Thing 10: Sharing sensitive data

Overview

Teaching: min
Exercises: min
Questions
  • How can you share and publish sensitive data?

Objectives
  • Objective 1.

Sharing sensitive data requires careful consideration, but it can be done. Find out how. Getting started: If it’s so sensitive - how can it possibly be shared and published?! Learn more: Who are the “data gatekeepers”? Challenge me: Make me anonymous

Getting started: Sensitive data can be shared!

Major, familiar, categories of sensitive data are Human data (eg health and personal data, secret or sacred practices); or Ecological data (may place vulnerable species at risk).

Given the nature of this type of data, you might expect that it can’t be shared and reused. But in many cases, it can be.

Explore published sensitive data

  1. Explore one of these examples of published sensitive data: Pregnancy and Lifestyle dataset shows how sensitive, de-identified data can be safely and openly shared. Click on “Go to Data Provider” to see the actual data
  2. This 1 page story tells how sensitive data from the Australian Longitudinal Study of Women’s Health data has been successfully published for almost 20 years.

Share and publish sensitive data

How do you share and publish sensitive data?

  • Scan the ANDS sensitive data webpage.
  • Click on the Sensitive Data Decision Tree to get an overview of issues and solutions.
  • If you have time: follow a couple of the links on the sensitive data page which are of particular interest to you.
========================================
● **WHAT TO DO**:
A - Retype the stretch of the page on sharing sensitive data from "1. Explore one" through "do you share and publish sensitive data?".
B - Write what comes next in the page on sharing sensitive data, starting after its final line.

Keypoint text descriptions:
========================================
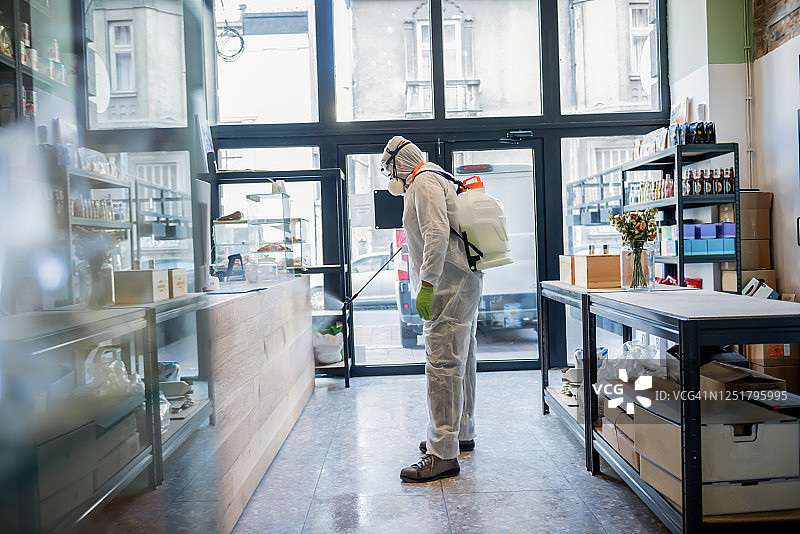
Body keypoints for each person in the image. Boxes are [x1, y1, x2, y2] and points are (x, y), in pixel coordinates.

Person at [380, 136, 483, 483]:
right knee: (461, 360)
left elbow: (436, 234)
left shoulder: (422, 182)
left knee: (442, 366)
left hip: (447, 286)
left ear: (399, 163)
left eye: (388, 169)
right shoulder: (436, 175)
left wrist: (426, 285)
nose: (389, 177)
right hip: (461, 281)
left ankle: (442, 454)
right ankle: (460, 433)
========================================
● **SET OF ANSWERS**:
A -
1. Explore one of these examples of published sensitive data: Pregnancy and Lifestyle dataset shows how sensitive, de-identified data can be safely and openly shared. Click on “Go to Data Provider” to see the actual data
  2. This 1 page story tells how sensitive data from the Australian Longitudinal Study of Women’s Health data has been successfully published for almost 20 years.

Share and publish sensitive data

How do you share and publish sensitive data?

B -
Health data survey role play

Imagine you are either a researcher or a participant in a health data survey:

Participant
What questions might you first ask the researcher about intended sharing and reuse of the survey data?
Researcher
What responses would you need to prepare to anticipate participants’ questions about publishing “their data for all the world to see”?

Learn more: The ethics of sensitive data

How we manage sensitive data through its lifecycle and who has a role in ensuring sensitive data is appropriately managed and shared are critical issues in ensuring sensitive data can be shared.

Ethical use of digital data

Open Guidelines for the Ethical Use of Digital Data in Human Research (produced by Melbourne University and the Carlton Connect Initiative).

  1. Start by reading the introduction
  2. Take a closer look Data governance and custodianship on pp15-16
  3. Consider your responses to the questions on p16
  4. If you have time: scan through the rest of the comprehensive document.

Consider: What are your thoughts on the role of data gatekeepers, especially for sensitive data? What skills and knowledge do we need to protect sensitive data?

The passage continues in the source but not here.